Qualcuno nel recente passato aveva già messo in luce come il capitalismo avesse trasfigurato il principio freudiano di realtà nel principio di prestazione. Una nuova forma di alienazione si è rivelata non solo quella relativa allo sfruttamento della forza lavoro – secondo lo schema marxista –, ma quella di una nuova forma di oppressione della vita, costretta ad essere necessariamente produttiva, liberata dai vincoli conservatori della tradizione, ma asservita ad un nuovo padrone: la necessità dell’affermazione ad ogni costo della propria individualità.
Ci troviamo al bivio: dobbiamo provare a leggere lo sfiancamento attuale dell’uomo non solo come l’effetto di una disillusione fondamentale delle false promesse di felicità del capitalismo, ma anche come una domanda di un altro mondo possibile. L’uomo occidentale è un uomo stanco della vita o di questa vita?
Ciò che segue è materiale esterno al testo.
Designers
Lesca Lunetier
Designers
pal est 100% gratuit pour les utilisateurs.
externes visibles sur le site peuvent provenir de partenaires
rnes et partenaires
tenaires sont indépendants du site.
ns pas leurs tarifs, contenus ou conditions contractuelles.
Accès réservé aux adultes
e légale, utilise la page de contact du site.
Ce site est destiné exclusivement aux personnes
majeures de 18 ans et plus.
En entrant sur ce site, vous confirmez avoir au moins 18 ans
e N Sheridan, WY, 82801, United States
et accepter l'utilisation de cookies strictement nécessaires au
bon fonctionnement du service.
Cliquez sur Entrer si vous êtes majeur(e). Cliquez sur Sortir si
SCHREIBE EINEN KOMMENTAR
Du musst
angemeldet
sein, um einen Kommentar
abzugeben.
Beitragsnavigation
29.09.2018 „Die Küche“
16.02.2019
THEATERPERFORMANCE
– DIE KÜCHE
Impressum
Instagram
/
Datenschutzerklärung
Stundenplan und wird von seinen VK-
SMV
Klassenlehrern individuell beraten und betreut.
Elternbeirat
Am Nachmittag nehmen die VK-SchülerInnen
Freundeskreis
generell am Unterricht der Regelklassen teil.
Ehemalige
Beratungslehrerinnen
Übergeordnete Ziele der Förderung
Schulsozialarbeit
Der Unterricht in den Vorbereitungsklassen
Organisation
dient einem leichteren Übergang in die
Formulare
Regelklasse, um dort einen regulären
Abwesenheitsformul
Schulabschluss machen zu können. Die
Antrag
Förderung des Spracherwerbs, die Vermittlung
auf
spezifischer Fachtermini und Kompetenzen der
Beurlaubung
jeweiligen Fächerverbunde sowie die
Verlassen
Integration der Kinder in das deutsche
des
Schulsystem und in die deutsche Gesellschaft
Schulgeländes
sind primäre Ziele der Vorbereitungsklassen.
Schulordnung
Bisognerebbe provare a leggere in questa stanchezza non solo una caduta depressiva della vita, ma anche l’esigenza di un’altra vita.
A tale proposito mi torna in mente lo scrittore algerino Albert Camus, che rifiutava l’etichetta di filosofo esistenzialista e difendeva la libertà dell’uomo con l’espressione, unicamente finalizzata a narrare e ad analizzare con la massima sincerità la propria esperienza di uomo, che non si rassegnava né all’ipocrisia di chi fingeva e finge di ignorare i mali della vita, né alla disperazione di chi teorizzava la falsa soluzione dell’autodistruzione umana.
Ecco allora subentrare un malessere sotterraneo, brevi attacchi d’ansia, insofferenza e un desideriodi cambiare vita. Si cerca di resistere di negare a noi stessi che sta accadendo qualcosa di importante, ma non c’è niente da fare: vogliamo cambiare, anzi stiamo già cambiando. La nostra personalità sta sviluppando nuove esigenze e tende verso un diverso modo di essere. Ci si sente strattonati, perché una parte di noi è ancora molto legata a ciò che sta vivendo, mentre un’altra chiede, con altrettanta forza, una trasformazione, un'altra vita.
Un'altra vita è possibile: a condizione che si recuperino il valore etico e l'identità culturale degli individui abbandonando i modelli economici copiati dal mondo governato dal capitalismo e riallacciandosi al meglio del pensiero sociale umanistico.Il diritto alla rivolta arriva in genere dopo una ribellione contro l’ordine costituito o comunque dopo un evento particolarmente tragico.“Vince la battaglia chi dura un’ora di più”.Con queste parole il professor Sinigaglia (Marcello Mastroianni), in una delle scene de “I compagni” di Mario Monicelli, riaccende negli operai, oramai stanchi, il desiderio di non abbandonare la sommossa.